> **Aim of the exercise**
An exact transcript of all the records is required, with nothing left out.
Records provided Block Start
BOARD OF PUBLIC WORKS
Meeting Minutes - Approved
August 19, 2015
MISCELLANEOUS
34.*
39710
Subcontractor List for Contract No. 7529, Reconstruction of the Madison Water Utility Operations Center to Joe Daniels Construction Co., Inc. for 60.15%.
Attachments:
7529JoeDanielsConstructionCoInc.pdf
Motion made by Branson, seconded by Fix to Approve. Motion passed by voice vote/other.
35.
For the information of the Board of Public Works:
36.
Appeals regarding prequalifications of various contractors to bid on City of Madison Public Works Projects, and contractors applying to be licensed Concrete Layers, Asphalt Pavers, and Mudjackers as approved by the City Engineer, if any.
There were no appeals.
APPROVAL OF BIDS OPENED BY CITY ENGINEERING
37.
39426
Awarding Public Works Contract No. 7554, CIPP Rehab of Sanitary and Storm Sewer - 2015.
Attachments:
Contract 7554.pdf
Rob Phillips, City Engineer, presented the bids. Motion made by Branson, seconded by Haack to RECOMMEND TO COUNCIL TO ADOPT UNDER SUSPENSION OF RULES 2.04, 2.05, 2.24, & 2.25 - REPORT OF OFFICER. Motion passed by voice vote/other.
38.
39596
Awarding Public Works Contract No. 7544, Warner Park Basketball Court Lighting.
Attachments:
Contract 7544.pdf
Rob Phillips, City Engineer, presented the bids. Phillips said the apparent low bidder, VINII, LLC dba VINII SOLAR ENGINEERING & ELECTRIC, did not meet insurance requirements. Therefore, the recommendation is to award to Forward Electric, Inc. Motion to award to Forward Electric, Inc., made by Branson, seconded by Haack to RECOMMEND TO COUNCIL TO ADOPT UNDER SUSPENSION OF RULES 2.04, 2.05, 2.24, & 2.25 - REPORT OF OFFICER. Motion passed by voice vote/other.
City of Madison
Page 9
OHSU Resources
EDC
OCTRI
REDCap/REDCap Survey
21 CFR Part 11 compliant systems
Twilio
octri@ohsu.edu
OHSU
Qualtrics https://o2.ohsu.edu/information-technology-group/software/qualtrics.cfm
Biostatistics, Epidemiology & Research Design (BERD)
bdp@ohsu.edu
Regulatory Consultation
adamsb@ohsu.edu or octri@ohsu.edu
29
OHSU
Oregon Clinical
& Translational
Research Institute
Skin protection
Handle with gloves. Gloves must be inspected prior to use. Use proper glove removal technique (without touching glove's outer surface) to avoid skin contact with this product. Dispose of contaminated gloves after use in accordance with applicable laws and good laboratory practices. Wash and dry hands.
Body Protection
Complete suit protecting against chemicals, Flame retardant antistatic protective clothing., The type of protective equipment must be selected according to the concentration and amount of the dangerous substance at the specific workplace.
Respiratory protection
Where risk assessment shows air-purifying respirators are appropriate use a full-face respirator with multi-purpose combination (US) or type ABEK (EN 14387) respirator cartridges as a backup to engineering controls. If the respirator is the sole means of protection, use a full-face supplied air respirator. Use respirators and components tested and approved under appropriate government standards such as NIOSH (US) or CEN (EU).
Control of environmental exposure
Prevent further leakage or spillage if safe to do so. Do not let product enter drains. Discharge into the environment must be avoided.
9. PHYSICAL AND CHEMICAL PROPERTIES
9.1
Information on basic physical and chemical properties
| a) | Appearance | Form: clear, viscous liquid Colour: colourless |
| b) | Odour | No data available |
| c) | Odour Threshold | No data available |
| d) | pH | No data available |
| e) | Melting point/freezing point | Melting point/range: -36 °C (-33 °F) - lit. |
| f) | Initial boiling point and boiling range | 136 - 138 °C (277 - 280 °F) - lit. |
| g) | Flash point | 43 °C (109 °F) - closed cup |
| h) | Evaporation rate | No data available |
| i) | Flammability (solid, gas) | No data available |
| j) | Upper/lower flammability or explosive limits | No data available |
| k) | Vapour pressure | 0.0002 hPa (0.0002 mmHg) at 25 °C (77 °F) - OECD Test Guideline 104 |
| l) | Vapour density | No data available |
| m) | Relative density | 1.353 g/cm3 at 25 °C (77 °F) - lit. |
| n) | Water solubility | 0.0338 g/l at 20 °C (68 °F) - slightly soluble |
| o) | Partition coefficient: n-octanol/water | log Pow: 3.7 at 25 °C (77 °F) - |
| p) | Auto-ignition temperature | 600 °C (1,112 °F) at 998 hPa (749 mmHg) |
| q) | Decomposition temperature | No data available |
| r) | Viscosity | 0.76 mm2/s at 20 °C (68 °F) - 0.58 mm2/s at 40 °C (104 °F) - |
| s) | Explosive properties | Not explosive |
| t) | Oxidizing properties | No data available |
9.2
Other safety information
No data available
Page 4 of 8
Records provided Block End
> **Final answer**
BOARD OF PUBLIC WORKS
Meeting Minutes - Approved
August 19, 2015
MISCELLANEOUS
34.*
39710
Subcontractor List for Contract No. 7529, Reconstruction of the Madison Water Utility Operations Center to Joe Daniels Construction Co., Inc. for 60.15%.
Attachments:
7529JoeDanielsConstructionCoInc.pdf
Motion made by Branson, seconded by Fix to Approve. Motion passed by voice vote/other.
35.
For the information of the Board of Public Works:
36.
Appeals regarding prequalifications of various contractors to bid on City of Madison Public Works Projects, and contractors applying to be licensed Concrete Layers, Asphalt Pavers, and Mudjackers as approved by the City Engineer, if any.
There were no appeals.
APPROVAL OF BIDS OPENED BY CITY ENGINEERING
37.
39426
Awarding Public Works Contract No. 7554, CIPP Rehab of Sanitary and Storm Sewer - 2015.
Attachments:
Contract 7554.pdf
Rob Phillips, City Engineer, presented the bids. Motion made by Branson, seconded by Haack to RECOMMEND TO COUNCIL TO ADOPT UNDER SUSPENSION OF RULES 2.04, 2.05, 2.24, & 2.25 - REPORT OF OFFICER. Motion passed by voice vote/other.
38.
39596
Awarding Public Works Contract No. 7544, Warner Park Basketball Court Lighting.
Attachments:
Contract 7544.pdf
Rob Phillips, City Engineer, presented the bids. Phillips said the apparent low bidder, VINII, LLC dba VINII SOLAR ENGINEERING & ELECTRIC, did not meet insurance requirements. Therefore, the recommendation is to award to Forward Electric, Inc. Motion to award to Forward Electric, Inc., made by Branson, seconded by Haack to RECOMMEND TO COUNCIL TO ADOPT UNDER SUSPENSION OF RULES 2.04, 2.05, 2.24, & 2.25 - REPORT OF OFFICER. Motion passed by voice vote/other.
City of Madison
Page 9
OHSU Resources
EDC
OCTRI
REDCap/REDCap Survey
21 CFR Part 11 compliant systems
Twilio
octri@ohsu.edu
OHSU
Qualtrics https://o2.ohsu.edu/information-technology-group/software/qualtrics.cfm
Biostatistics, Epidemiology & Research Design (BERD)
bdp@ohsu.edu
Regulatory Consultation
adamsb@ohsu.edu or octri@ohsu.edu
29
OHSU
Oregon Clinical
& Translational
Research Institute
Skin protection
Handle with gloves. Gloves must be inspected prior to use. Use proper glove removal technique (without touching glove's outer surface) to avoid skin contact with this product. Dispose of contaminated gloves after use in accordance with applicable laws and good laboratory practices. Wash and dry hands.
Body Protection
Complete suit protecting against chemicals, Flame retardant antistatic protective clothing., The type of protective equipment must be selected according to the concentration and amount of the dangerous substance at the specific workplace.
Respiratory protection
Where risk assessment shows air-purifying respirators are appropriate use a full-face respirator with multi-purpose combination (US) or type ABEK (EN 14387) respirator cartridges as a backup to engineering controls. If the respirator is the sole means of protection, use a full-face supplied air respirator. Use respirators and components tested and approved under appropriate government standards such as NIOSH (US) or CEN (EU).
Control of environmental exposure
Prevent further leakage or spillage if safe to do so. Do not let product enter drains. Discharge into the environment must be avoided.
9. PHYSICAL AND CHEMICAL PROPERTIES
9.1
Information on basic physical and chemical properties
| a) | Appearance | Form: clear, viscous liquid Colour: colourless |
| b) | Odour | No data available |
| c) | Odour Threshold | No data available |
| d) | pH | No data available |
| e) | Melting point/freezing point | Melting point/range: -36 °C (-33 °F) - lit. |
| f) | Initial boiling point and boiling range | 136 - 138 °C (277 - 280 °F) - lit. |
| g) | Flash point | 43 °C (109 °F) - closed cup |
| h) | Evaporation rate | No data available |
| i) | Flammability (solid, gas) | No data available |
| j) | Upper/lower flammability or explosive limits | No data available |
| k) | Vapour pressure | 0.0002 hPa (0.0002 mmHg) at 25 °C (77 °F) - OECD Test Guideline 104 |
| l) | Vapour density | No data available |
| m) | Relative density | 1.353 g/cm3 at 25 °C (77 °F) - lit. |
| n) | Water solubility | 0.0338 g/l at 20 °C (68 °F) - slightly soluble |
| o) | Partition coefficient: n-octanol/water | log Pow: 3.7 at 25 °C (77 °F) - |
| p) | Auto-ignition temperature | 600 °C (1,112 °F) at 998 hPa (749 mmHg) |
| q) | Decomposition temperature | No data available |
| r) | Viscosity | 0.76 mm2/s at 20 °C (68 °F) - 0.58 mm2/s at 40 °C (104 °F) - |
| s) | Explosive properties | Not explosive |
| t) | Oxidizing properties | No data available |
9.2
Other safety information
No data available
Page 4 of 8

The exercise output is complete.